The accusation thuds through me, a painful tumbling trajectory down down down my mind and throat and heart, until it comes to rest in the pit of me.

Her sunglasses are aimed at a point between my hiking boots, but behind the smoky plastic she’s hanging on my reaction, waiting for me to say something. Anything. But I don’t. I’m paralyzed. This isn’t really happening to me. This isn’t my life.

Tears leak down her steep cheekbones and drip off her jaw. “Goddamn you,” she whispers. It’s only the third time I’ve ever heard her swear.

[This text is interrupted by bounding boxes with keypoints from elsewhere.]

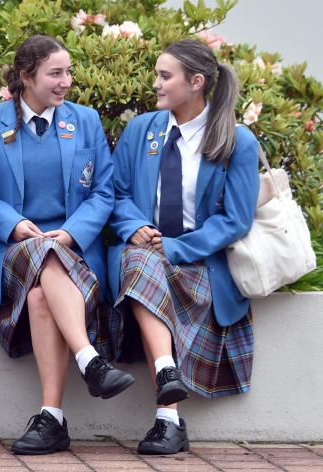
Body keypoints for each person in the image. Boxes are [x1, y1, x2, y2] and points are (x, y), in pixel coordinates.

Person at [0, 34, 132, 455]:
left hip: (74, 251)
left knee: (42, 297)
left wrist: (71, 233)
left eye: (69, 72)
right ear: (27, 77)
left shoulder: (85, 120)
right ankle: (89, 360)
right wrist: (14, 223)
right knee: (42, 258)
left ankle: (51, 417)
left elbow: (103, 192)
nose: (67, 82)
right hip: (11, 250)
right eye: (55, 73)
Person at [106, 39, 259, 455]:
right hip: (144, 256)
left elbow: (235, 220)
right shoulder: (141, 130)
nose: (154, 83)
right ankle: (168, 398)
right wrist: (135, 225)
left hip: (201, 265)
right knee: (138, 260)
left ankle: (168, 408)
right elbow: (115, 194)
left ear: (195, 82)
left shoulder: (236, 140)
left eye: (164, 76)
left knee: (142, 264)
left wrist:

Suddenly Nooshin breaks into a dead sprint away from me, her Nikes slap-slap-slapping across the plaza, backpack jouncing wildly. She’s running so fast and frantically that her sunglasses fly off and smack the cobblestones, fracturing into pieces.

I think about stopping her or not stopping her, decide I want to stop her, try to find words that will stop her and halt this instant accelerating devolution, but she’s already traversing the plaza and disappearing into a side alley. That’s my last glimpse of her, Nooshin glancing over her shoulder in heartbroken beauty, all long scrawny limbs and flat chest and octopus ink air, that crooked eye wandering over me. And then the alley swallows her up, and she’s gone.